START Task material
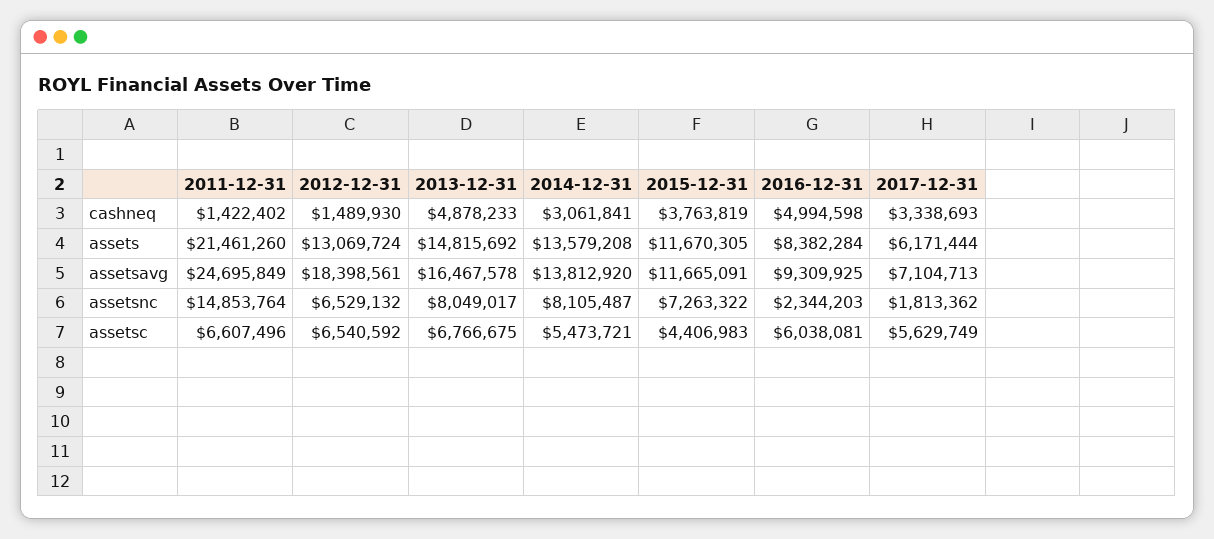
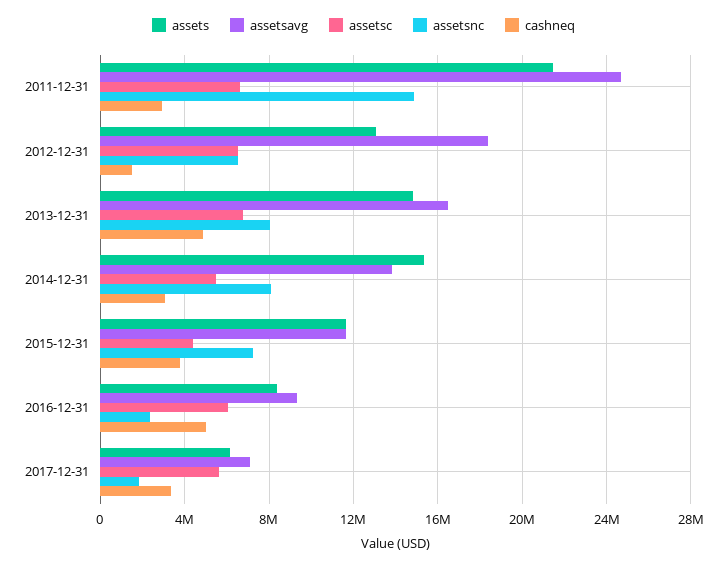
cashneq, 2011-12-31: 1422402 -> 3000000
assets, 2014-12-31: 13579208 -> 15500000

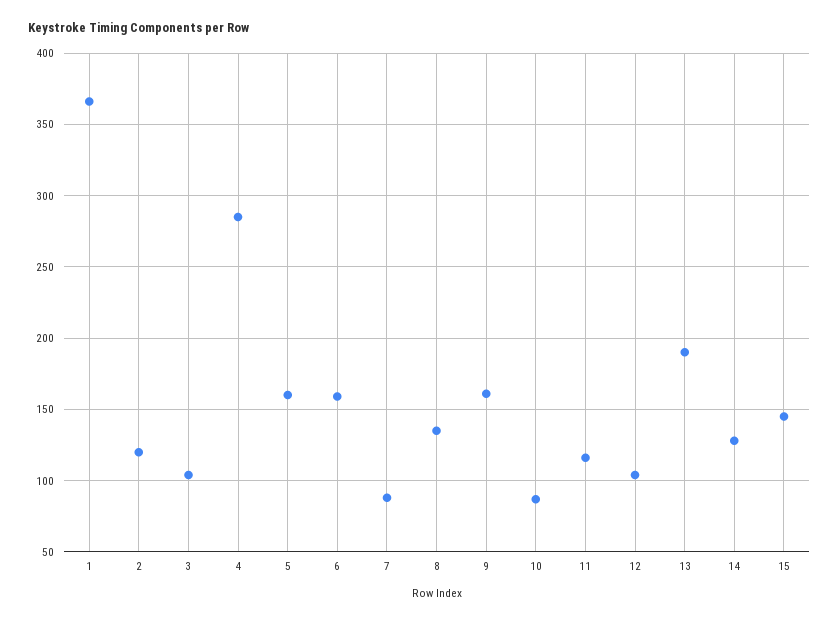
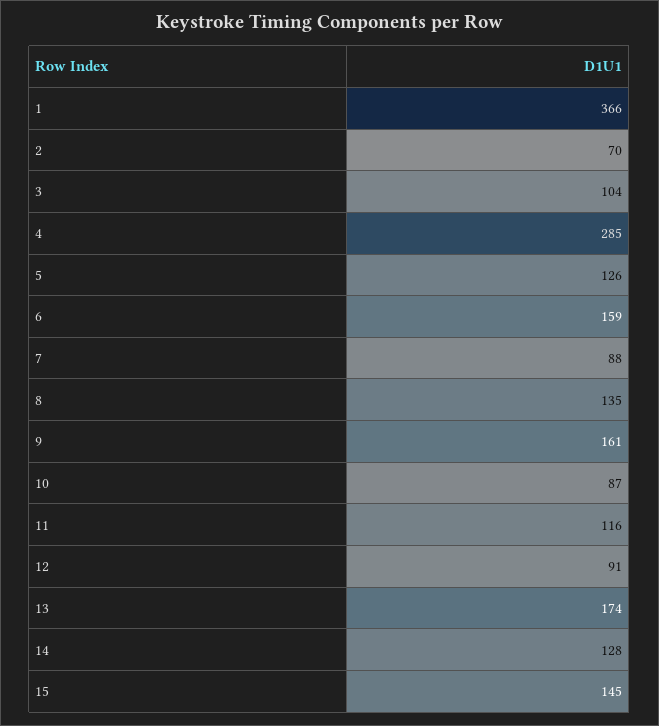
2: 120 -> 70
5: 160 -> 126
12: 105 -> 91
13: 190 -> 174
END Task material
__Your objective__. Repeat every entry above precisely, leaving each picture out.

__Expected answer__.
cashneq, 2011-12-31: 1422402 -> 3000000
assets, 2014-12-31: 13579208 -> 15500000

2: 120 -> 70
5: 160 -> 126
12: 105 -> 91
13: 190 -> 174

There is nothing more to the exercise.